Directive:
Rewrite the entries below, starting at the first one and ending at the line that contains "rows swapped: Chech'ŏl-dong <-> Ryongho-ri", substituting "Brisbane" for "Adelaide" and leaving everything else unchanged.

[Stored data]
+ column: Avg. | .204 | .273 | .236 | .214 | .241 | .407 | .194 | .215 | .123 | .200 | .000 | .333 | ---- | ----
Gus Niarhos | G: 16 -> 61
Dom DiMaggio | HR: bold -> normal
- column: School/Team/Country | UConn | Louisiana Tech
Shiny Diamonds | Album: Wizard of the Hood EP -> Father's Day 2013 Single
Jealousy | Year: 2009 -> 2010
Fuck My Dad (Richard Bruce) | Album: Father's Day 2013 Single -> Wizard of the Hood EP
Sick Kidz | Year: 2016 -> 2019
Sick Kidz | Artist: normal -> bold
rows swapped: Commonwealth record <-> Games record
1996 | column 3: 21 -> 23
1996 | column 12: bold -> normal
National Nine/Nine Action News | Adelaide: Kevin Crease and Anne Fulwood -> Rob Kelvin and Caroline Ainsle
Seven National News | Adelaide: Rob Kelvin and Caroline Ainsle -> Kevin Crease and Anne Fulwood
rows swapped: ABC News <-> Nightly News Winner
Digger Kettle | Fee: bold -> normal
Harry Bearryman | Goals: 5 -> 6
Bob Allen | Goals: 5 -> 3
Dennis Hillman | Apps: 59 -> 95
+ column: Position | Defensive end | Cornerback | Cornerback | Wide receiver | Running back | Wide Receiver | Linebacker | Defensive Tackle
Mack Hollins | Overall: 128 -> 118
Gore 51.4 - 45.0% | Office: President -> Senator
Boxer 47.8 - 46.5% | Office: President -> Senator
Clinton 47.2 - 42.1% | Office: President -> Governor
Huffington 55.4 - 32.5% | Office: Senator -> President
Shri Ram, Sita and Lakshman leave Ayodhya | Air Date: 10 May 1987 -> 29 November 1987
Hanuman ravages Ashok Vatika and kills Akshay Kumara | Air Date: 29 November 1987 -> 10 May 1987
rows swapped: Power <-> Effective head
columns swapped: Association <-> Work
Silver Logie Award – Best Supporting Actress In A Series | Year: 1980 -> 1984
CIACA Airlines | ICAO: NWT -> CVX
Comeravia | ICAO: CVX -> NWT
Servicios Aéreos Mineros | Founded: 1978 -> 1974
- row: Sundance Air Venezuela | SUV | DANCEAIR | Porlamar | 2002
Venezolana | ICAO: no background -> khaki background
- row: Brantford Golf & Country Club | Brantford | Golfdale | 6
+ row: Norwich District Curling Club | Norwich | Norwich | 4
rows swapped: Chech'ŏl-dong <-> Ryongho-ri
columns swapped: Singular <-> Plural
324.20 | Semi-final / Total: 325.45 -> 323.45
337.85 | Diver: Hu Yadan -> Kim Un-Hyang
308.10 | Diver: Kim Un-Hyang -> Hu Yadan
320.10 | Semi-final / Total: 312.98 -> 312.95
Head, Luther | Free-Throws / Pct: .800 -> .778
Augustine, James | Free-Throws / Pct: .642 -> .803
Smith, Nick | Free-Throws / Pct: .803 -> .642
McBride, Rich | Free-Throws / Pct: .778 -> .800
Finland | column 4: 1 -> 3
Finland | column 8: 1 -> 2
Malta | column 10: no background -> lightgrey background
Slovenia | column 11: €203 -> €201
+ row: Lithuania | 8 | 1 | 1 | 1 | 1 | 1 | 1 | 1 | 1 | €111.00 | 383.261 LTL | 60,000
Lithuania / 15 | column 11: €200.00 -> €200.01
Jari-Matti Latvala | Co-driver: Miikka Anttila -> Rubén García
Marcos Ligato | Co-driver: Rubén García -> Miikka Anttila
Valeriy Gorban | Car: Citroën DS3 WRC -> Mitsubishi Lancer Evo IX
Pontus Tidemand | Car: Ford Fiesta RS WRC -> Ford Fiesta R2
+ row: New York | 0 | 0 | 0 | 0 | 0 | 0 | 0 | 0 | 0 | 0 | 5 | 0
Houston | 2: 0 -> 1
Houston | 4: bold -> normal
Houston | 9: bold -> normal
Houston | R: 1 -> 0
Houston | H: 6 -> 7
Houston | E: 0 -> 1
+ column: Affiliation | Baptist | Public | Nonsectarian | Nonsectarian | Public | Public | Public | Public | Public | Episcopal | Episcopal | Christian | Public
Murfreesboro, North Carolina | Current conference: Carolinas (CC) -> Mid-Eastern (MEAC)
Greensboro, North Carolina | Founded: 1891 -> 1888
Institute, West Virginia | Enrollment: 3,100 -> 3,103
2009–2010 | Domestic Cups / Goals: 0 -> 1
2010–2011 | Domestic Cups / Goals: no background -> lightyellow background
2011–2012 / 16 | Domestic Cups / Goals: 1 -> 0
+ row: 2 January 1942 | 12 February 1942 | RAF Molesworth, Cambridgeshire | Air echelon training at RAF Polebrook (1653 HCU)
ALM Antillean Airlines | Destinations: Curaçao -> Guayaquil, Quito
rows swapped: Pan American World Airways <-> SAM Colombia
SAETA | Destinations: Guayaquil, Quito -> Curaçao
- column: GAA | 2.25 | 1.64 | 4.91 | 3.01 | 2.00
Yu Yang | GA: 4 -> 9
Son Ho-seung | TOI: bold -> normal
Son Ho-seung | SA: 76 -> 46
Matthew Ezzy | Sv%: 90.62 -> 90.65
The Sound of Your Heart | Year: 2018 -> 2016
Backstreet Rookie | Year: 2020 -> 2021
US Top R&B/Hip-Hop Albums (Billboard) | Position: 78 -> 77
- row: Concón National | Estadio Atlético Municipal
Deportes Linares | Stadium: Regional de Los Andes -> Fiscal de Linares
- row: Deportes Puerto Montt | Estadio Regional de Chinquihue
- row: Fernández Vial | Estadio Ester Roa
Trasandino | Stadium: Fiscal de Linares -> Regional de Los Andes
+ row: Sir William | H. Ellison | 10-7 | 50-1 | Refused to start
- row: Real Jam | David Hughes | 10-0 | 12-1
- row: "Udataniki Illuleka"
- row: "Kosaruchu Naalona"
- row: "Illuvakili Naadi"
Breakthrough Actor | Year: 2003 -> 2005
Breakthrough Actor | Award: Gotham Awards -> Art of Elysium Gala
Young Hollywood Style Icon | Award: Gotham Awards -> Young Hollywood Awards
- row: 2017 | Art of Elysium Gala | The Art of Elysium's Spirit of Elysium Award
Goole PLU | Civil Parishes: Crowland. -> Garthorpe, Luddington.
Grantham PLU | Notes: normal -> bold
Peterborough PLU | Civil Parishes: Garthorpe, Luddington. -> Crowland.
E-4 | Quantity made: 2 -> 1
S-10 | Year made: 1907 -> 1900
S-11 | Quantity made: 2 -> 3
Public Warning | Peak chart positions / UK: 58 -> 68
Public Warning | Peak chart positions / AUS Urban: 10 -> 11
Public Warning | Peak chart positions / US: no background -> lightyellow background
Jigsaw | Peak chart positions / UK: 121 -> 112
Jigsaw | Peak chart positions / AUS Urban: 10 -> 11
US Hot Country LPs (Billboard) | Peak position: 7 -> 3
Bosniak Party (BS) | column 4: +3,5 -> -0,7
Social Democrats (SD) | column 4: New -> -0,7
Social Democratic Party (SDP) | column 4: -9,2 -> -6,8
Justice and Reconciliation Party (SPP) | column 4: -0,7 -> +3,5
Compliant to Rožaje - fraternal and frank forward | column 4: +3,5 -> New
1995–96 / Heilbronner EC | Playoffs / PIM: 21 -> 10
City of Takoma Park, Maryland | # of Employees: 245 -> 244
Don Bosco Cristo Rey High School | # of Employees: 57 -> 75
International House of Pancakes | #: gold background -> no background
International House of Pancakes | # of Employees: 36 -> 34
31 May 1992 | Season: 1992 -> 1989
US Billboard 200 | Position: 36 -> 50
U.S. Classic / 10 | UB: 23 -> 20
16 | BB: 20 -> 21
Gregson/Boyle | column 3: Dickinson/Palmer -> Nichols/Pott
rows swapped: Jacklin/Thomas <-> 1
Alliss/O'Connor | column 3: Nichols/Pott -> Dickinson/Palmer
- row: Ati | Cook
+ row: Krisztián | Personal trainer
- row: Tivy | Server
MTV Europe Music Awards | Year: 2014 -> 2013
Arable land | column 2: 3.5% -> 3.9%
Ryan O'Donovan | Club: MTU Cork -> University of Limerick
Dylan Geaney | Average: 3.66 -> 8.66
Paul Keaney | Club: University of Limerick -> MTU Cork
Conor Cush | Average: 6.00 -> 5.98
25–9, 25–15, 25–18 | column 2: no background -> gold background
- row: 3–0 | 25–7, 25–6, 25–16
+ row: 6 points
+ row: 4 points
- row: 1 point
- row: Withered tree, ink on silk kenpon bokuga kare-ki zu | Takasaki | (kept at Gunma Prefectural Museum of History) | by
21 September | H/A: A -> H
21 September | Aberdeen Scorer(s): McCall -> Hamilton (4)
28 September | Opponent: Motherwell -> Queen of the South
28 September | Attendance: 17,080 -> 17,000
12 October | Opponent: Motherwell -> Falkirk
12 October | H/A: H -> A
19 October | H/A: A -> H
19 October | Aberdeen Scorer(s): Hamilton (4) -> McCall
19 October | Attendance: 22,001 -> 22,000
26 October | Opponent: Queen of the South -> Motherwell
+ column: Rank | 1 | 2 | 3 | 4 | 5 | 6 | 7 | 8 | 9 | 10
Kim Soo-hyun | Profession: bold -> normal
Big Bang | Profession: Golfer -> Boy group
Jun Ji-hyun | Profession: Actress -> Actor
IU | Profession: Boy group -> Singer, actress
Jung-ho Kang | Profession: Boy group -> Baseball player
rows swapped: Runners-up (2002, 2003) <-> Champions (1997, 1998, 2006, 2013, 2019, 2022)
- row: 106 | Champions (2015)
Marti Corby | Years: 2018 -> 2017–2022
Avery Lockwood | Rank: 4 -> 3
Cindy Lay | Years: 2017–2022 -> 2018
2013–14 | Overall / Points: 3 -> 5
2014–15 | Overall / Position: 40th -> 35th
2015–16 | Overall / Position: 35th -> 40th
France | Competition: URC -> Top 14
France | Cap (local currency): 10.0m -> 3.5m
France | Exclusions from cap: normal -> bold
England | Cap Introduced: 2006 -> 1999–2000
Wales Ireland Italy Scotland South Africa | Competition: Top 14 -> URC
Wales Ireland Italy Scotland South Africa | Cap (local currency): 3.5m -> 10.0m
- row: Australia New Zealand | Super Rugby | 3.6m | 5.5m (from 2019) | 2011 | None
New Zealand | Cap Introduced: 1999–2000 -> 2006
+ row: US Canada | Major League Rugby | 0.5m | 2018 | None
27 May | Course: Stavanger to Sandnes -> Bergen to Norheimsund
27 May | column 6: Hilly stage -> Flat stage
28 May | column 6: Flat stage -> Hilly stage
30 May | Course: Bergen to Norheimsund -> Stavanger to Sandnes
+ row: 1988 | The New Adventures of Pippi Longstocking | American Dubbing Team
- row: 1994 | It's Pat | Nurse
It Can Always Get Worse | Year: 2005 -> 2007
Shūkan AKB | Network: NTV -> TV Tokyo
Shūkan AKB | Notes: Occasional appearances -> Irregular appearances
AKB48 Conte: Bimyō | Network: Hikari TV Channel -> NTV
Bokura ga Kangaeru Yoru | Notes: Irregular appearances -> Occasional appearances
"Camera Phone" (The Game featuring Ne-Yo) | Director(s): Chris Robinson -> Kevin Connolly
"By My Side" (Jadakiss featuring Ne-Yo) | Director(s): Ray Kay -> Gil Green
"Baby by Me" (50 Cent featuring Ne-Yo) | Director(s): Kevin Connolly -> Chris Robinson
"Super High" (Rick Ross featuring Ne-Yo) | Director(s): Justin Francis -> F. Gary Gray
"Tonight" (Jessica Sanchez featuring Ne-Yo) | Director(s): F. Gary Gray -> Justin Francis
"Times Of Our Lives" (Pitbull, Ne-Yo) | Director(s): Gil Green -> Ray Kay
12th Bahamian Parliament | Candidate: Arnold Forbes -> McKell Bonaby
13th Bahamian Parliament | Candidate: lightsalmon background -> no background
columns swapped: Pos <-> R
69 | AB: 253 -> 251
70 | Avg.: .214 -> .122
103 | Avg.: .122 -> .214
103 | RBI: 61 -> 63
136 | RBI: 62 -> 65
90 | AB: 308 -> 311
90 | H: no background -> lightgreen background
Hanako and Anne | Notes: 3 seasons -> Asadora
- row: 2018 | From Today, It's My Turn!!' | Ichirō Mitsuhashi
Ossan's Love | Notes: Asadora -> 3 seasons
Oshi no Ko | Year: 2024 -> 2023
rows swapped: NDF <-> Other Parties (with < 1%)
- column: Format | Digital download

Reply to the exercise:
+ column: Avg. | .204 | .273 | .236 | .214 | .241 | .407 | .194 | .215 | .123 | .200 | .000 | .333 | ---- | ----
Gus Niarhos | G: 16 -> 61
Dom DiMaggio | HR: bold -> normal
- column: School/Team/Country | UConn | Louisiana Tech
Shiny Diamonds | Album: Wizard of the Hood EP -> Father's Day 2013 Single
Jealousy | Year: 2009 -> 2010
Fuck My Dad (Richard Bruce) | Album: Father's Day 2013 Single -> Wizard of the Hood EP
Sick Kidz | Year: 2016 -> 2019
Sick Kidz | Artist: normal -> bold
rows swapped: Commonwealth record <-> Games record
1996 | column 3: 21 -> 23
1996 | column 12: bold -> normal
National Nine/Nine Action News | Brisbane: Kevin Crease and Anne Fulwood -> Rob Kelvin and Caroline Ainsle
Seven National News | Brisbane: Rob Kelvin and Caroline Ainsle -> Kevin Crease and Anne Fulwood
rows swapped: ABC News <-> Nightly News Winner
Digger Kettle | Fee: bold -> normal
Harry Bearryman | Goals: 5 -> 6
Bob Allen | Goals: 5 -> 3
Dennis Hillman | Apps: 59 -> 95
+ column: Position | Defensive end | Cornerback | Cornerback | Wide receiver | Running back | Wide Receiver | Linebacker | Defensive Tackle
Mack Hollins | Overall: 128 -> 118
Gore 51.4 - 45.0% | Office: President -> Senator
Boxer 47.8 - 46.5% | Office: President -> Senator
Clinton 47.2 - 42.1% | Office: President -> Governor
Huffington 55.4 - 32.5% | Office: Senator -> President
Shri Ram, Sita and Lakshman leave Ayodhya | Air Date: 10 May 1987 -> 29 November 1987
Hanuman ravages Ashok Vatika and kills Akshay Kumara | Air Date: 29 November 1987 -> 10 May 1987
rows swapped: Power <-> Effective head
columns swapped: Association <-> Work
Silver Logie Award – Best Supporting Actress In A Series | Year: 1980 -> 1984
CIACA Airlines | ICAO: NWT -> CVX
Comeravia | ICAO: CVX -> NWT
Servicios Aéreos Mineros | Founded: 1978 -> 1974
- row: Sundance Air Venezuela | SUV | DANCEAIR | Porlamar | 2002
Venezolana | ICAO: no background -> khaki background
- row: Brantford Golf & Country Club | Brantford | Golfdale | 6
+ row: Norwich District Curling Club | Norwich | Norwich | 4
rows swapped: Chech'ŏl-dong <-> Ryongho-ri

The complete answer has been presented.